In his article, Gekowski admits that, “… no one, I imagine, values ​​Child for the quality of his prose. One can hardly find, in the entire corpus of the work, a single sentence worthy of independent admiration.” However, like Clare with Robbins, she can’t look down on Lee Child.

One critic accused Child of writing ‘dreck’; a little difficult, but true. In my opinion, Child’s prose is dull, clumsy, overwritten, and uninspiring. Compared to Lee Child, Harold Robbins was a disciplined literary genius. For me as a writer, Child is terribly horrible and the Jack Reacher series is essentially bad writing. An English teacher might well use it in class to demonstrate what NOT to do. But it is ever sold! More than 70 million worldwide. Plus all those Amazon downloads. Wow. But how? It sure hits me like hell.

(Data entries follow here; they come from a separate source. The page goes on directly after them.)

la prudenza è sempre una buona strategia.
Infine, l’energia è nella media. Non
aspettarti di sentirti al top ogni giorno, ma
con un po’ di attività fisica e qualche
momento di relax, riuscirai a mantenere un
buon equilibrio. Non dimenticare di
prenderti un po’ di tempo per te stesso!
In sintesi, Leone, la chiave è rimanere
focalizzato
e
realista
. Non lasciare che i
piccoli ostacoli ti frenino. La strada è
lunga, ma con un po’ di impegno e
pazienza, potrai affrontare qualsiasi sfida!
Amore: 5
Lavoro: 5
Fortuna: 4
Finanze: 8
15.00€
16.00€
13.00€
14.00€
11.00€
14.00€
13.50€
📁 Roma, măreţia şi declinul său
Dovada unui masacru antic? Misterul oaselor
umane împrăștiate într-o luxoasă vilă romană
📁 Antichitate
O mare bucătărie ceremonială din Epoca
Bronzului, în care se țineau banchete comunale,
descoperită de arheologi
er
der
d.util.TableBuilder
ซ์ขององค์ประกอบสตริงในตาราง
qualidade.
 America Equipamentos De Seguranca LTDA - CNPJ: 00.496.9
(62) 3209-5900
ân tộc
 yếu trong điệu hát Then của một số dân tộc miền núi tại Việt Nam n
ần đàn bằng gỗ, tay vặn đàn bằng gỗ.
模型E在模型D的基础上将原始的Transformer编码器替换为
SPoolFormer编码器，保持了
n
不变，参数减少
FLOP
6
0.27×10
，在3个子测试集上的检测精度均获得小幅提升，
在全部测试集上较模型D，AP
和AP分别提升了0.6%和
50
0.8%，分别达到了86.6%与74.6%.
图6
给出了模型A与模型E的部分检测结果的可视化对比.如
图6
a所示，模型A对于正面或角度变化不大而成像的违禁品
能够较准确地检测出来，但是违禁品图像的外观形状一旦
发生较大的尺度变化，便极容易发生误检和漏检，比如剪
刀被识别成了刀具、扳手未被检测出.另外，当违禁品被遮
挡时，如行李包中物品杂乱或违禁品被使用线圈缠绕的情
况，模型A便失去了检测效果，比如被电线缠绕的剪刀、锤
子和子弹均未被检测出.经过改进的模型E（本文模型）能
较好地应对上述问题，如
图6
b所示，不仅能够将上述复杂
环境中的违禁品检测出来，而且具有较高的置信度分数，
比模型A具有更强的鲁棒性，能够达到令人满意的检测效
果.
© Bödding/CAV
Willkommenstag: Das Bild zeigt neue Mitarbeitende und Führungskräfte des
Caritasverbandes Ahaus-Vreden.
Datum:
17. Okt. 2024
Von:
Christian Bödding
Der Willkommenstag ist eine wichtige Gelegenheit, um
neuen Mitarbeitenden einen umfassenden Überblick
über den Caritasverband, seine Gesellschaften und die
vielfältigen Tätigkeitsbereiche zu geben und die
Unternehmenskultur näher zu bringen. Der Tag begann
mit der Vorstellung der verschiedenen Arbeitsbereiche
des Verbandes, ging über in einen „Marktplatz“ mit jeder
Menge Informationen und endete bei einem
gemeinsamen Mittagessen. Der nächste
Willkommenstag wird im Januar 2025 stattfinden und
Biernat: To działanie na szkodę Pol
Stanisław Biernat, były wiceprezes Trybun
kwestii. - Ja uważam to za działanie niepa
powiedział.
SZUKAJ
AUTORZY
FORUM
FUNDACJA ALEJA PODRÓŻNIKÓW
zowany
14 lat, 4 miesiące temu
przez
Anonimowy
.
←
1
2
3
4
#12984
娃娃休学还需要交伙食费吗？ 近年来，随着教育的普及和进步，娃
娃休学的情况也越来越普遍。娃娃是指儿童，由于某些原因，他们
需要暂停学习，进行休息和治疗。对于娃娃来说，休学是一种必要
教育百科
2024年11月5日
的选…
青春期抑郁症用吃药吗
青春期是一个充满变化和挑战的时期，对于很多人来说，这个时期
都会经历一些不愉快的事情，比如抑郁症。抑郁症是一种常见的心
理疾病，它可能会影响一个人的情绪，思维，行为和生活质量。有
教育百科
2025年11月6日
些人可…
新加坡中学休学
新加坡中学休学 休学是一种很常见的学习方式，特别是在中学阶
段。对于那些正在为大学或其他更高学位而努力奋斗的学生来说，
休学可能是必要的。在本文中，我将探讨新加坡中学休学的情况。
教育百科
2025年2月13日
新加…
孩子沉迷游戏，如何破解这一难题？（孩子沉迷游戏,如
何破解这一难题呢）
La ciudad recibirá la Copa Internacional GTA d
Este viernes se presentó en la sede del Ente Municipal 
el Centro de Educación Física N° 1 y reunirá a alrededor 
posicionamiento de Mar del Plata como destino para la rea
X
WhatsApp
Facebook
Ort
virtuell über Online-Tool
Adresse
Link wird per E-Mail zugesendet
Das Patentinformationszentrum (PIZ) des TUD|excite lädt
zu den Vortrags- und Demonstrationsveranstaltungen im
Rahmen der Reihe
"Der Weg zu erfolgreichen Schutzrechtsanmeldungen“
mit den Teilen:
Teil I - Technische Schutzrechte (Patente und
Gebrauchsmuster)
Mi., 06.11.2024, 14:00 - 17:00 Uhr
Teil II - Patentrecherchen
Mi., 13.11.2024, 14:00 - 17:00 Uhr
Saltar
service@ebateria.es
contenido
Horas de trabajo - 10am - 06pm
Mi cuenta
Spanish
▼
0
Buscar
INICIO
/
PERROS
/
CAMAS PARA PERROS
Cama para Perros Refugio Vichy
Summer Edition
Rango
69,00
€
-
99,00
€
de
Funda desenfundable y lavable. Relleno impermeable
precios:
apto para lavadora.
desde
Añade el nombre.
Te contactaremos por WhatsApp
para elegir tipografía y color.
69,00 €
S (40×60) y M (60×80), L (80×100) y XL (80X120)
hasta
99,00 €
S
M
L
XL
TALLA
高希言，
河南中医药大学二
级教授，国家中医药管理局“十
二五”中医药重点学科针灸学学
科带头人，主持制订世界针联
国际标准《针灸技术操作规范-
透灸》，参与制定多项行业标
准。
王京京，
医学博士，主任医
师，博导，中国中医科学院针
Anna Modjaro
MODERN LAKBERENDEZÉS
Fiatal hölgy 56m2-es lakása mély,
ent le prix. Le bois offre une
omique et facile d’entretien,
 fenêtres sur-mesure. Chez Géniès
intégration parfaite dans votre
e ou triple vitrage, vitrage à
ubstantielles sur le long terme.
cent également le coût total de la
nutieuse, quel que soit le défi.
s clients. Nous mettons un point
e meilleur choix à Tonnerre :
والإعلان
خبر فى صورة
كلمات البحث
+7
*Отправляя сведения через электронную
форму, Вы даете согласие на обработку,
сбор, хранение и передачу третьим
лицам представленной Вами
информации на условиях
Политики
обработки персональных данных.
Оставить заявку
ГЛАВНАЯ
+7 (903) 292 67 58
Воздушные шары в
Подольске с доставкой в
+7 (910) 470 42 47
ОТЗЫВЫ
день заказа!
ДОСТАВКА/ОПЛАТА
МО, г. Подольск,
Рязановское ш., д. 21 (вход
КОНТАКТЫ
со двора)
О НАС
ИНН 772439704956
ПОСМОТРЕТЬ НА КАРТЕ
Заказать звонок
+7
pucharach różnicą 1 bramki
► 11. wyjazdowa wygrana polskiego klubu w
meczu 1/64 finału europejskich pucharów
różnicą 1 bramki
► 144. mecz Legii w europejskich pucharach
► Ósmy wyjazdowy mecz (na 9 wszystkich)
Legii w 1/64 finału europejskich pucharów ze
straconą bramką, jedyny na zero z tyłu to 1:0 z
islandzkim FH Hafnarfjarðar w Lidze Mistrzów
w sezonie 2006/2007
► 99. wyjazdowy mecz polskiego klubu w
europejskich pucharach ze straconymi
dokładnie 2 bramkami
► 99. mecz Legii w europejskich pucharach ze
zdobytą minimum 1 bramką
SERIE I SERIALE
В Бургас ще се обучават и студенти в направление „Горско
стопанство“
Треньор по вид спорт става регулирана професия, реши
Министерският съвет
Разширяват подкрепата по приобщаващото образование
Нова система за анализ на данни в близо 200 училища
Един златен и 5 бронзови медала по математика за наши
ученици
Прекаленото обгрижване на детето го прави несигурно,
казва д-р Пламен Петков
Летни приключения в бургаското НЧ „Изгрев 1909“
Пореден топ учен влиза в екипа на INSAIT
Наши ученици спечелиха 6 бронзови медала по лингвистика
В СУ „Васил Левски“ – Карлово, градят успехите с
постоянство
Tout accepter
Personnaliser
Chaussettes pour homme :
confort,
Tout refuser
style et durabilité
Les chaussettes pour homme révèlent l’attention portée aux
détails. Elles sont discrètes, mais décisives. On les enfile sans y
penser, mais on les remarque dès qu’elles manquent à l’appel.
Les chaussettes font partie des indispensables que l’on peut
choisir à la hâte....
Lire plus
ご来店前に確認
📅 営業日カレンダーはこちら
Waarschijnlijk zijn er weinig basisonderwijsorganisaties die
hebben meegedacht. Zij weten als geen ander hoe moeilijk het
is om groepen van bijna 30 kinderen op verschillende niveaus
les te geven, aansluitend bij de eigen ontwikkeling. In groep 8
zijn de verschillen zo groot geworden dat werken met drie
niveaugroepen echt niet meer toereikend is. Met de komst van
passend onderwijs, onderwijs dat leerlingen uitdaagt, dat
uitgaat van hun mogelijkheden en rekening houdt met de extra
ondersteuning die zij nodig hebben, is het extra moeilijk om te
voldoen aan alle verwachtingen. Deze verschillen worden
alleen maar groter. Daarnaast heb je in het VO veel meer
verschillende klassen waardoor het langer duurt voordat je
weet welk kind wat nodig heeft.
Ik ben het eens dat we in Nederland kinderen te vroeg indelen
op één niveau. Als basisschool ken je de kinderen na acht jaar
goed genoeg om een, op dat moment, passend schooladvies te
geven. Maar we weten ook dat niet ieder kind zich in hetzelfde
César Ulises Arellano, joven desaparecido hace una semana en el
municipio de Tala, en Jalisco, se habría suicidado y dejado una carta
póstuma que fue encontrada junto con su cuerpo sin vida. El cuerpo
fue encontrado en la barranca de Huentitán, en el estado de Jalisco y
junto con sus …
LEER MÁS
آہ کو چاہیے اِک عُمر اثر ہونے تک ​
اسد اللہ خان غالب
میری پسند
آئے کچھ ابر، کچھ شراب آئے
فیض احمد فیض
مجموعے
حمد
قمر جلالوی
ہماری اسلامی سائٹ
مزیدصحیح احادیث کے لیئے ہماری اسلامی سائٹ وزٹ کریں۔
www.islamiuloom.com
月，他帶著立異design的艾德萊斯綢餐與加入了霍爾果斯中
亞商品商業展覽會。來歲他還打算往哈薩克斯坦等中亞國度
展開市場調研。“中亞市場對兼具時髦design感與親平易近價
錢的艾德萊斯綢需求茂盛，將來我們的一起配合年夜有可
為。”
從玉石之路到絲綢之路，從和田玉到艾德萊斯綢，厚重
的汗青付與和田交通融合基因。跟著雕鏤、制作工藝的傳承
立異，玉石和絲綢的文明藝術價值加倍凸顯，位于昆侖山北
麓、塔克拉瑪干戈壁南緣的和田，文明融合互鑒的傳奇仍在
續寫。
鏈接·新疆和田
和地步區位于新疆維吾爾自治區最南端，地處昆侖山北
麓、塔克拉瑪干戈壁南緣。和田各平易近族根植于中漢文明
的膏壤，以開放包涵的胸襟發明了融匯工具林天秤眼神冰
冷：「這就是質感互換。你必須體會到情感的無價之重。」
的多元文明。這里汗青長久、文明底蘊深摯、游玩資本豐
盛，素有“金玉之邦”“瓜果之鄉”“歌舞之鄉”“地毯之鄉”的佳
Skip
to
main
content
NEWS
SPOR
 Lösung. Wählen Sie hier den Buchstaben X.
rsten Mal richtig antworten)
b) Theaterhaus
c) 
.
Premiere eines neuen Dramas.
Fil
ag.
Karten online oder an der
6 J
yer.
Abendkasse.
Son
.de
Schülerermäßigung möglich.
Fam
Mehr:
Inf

Here is a question I ask myself. Would the Jack Reacher series be as successful as it is if it were well written and well edited? And answer? Probably not.

Lee Child is British, English and well educated. Speak the language of Shakespeare. So I have to assume that your poor writing and lack of respect for English is deliberate. Obviously, there is a vast market for these things, and Child, with the full compliance of his publisher and his meek editors, is delivering the shit he wants. And get rich in the process. It seems his readers not only don’t care, they seem to even love his literary scum. It’s probably another conspiracy from the publisher. But for me, it is another sad reflection on the brutalization of Western civilization.

The ability to write was the first to fall. Think of college graduates who can’t write a simple job application letter and need to hire professionals to do it. Now it seems that the ability to read well is fading.

So there you have it. Bad writing sells; big time. But I do not advise going there. It is a swamp. Quagmire. Lee Child was lucky; most likely you are not. Do you keep your feet on solid ground and stick to good writing? It’s also being sold, though not quite as frenziedly as the Jack Reacher stuff. But don’t be discouraged. Respect the English language. He is great, tough and virile, with a literature behind that has no equal. Use it well and write to the best of your ability. And make every word count.

P.S.

Jack Reacher is becoming a small industry. Movies aside, with Tom Cruise making the biggest streaming mistake in movie history, there’s now a Jack Reacher game online. And for that morning cup of tea, Jack Reacher Custom Coffee is available: ‘Robust. Whole body. Battle Tested ‘plus a matching coffee mug to drink.